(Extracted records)
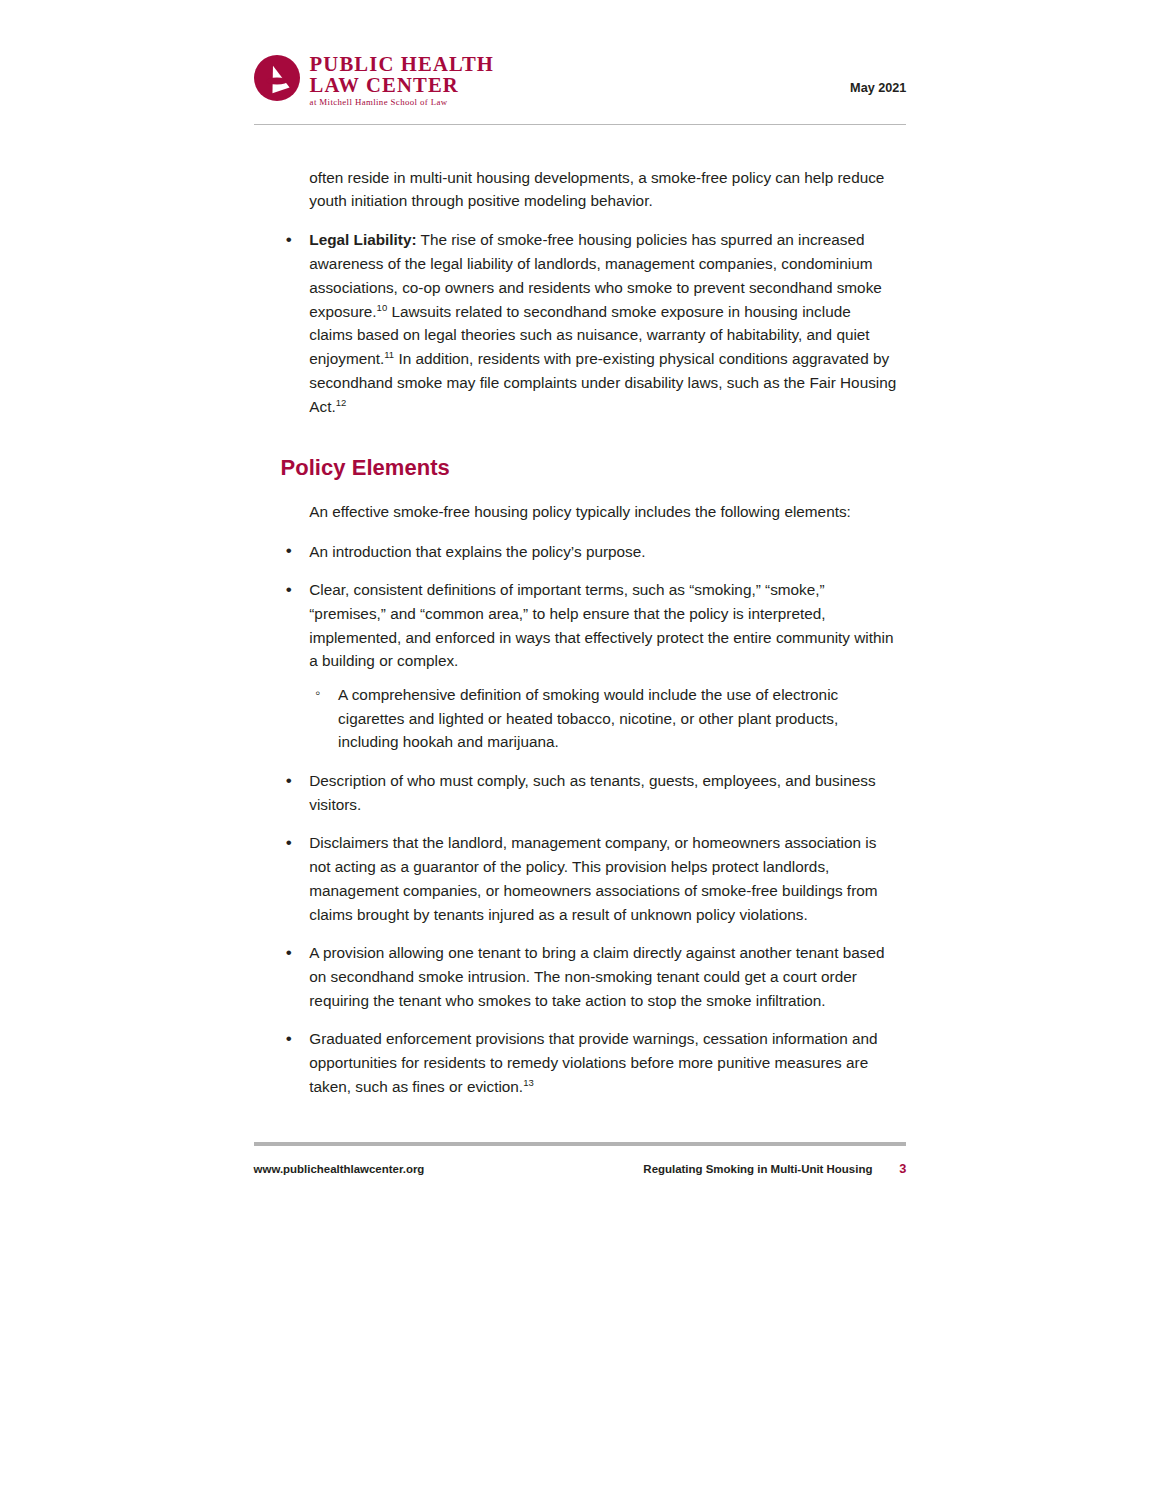PUBLIC HEALTH LAW CENTER at Mitchell Hamline School of Law
May 2021
often reside in multi-unit housing developments, a smoke-free policy can help reduce youth initiation through positive modeling behavior.
Legal Liability: The rise of smoke-free housing policies has spurred an increased awareness of the legal liability of landlords, management companies, condominium associations, co-op owners and residents who smoke to prevent secondhand smoke exposure.10 Lawsuits related to secondhand smoke exposure in housing include claims based on legal theories such as nuisance, warranty of habitability, and quiet enjoyment.11 In addition, residents with pre-existing physical conditions aggravated by secondhand smoke may file complaints under disability laws, such as the Fair Housing Act.12
Policy Elements
An effective smoke-free housing policy typically includes the following elements:
An introduction that explains the policy’s purpose.
Clear, consistent definitions of important terms, such as “smoking,” “smoke,” “premises,” and “common area,” to help ensure that the policy is interpreted, implemented, and enforced in ways that effectively protect the entire community within a building or complex.
A comprehensive definition of smoking would include the use of electronic cigarettes and lighted or heated tobacco, nicotine, or other plant products, including hookah and marijuana.
Description of who must comply, such as tenants, guests, employees, and business visitors.
Disclaimers that the landlord, management company, or homeowners association is not acting as a guarantor of the policy. This provision helps protect landlords, management companies, or homeowners associations of smoke-free buildings from claims brought by tenants injured as a result of unknown policy violations.
A provision allowing one tenant to bring a claim directly against another tenant based on secondhand smoke intrusion. The non-smoking tenant could get a court order requiring the tenant who smokes to take action to stop the smoke infiltration.
Graduated enforcement provisions that provide warnings, cessation information and opportunities for residents to remedy violations before more punitive measures are taken, such as fines or eviction.13
www.publichealthlawcenter.org
Regulating Smoking in Multi-Unit Housing 3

[Exercise aim]: Without copying the pictures, transcribe the entries exactly.

[Written response]:
PUBLIC HEALTH LAW CENTER at Mitchell Hamline School of Law
May 2021
often reside in multi-unit housing developments, a smoke-free policy can help reduce youth initiation through positive modeling behavior.
Legal Liability: The rise of smoke-free housing policies has spurred an increased awareness of the legal liability of landlords, management companies, condominium associations, co-op owners and residents who smoke to prevent secondhand smoke exposure.10 Lawsuits related to secondhand smoke exposure in housing include claims based on legal theories such as nuisance, warranty of habitability, and quiet enjoyment.11 In addition, residents with pre-existing physical conditions aggravated by secondhand smoke may file complaints under disability laws, such as the Fair Housing Act.12
Policy Elements
An effective smoke-free housing policy typically includes the following elements:
An introduction that explains the policy’s purpose.
Clear, consistent definitions of important terms, such as “smoking,” “smoke,” “premises,” and “common area,” to help ensure that the policy is interpreted, implemented, and enforced in ways that effectively protect the entire community within a building or complex.
A comprehensive definition of smoking would include the use of electronic cigarettes and lighted or heated tobacco, nicotine, or other plant products, including hookah and marijuana.
Description of who must comply, such as tenants, guests, employees, and business visitors.
Disclaimers that the landlord, management company, or homeowners association is not acting as a guarantor of the policy. This provision helps protect landlords, management companies, or homeowners associations of smoke-free buildings from claims brought by tenants injured as a result of unknown policy violations.
A provision allowing one tenant to bring a claim directly against another tenant based on secondhand smoke intrusion. The non-smoking tenant could get a court order requiring the tenant who smokes to take action to stop the smoke infiltration.
Graduated enforcement provisions that provide warnings, cessation information and opportunities for residents to remedy violations before more punitive measures are taken, such as fines or eviction.13
www.publichealthlawcenter.org
Regulating Smoking in Multi-Unit Housing 3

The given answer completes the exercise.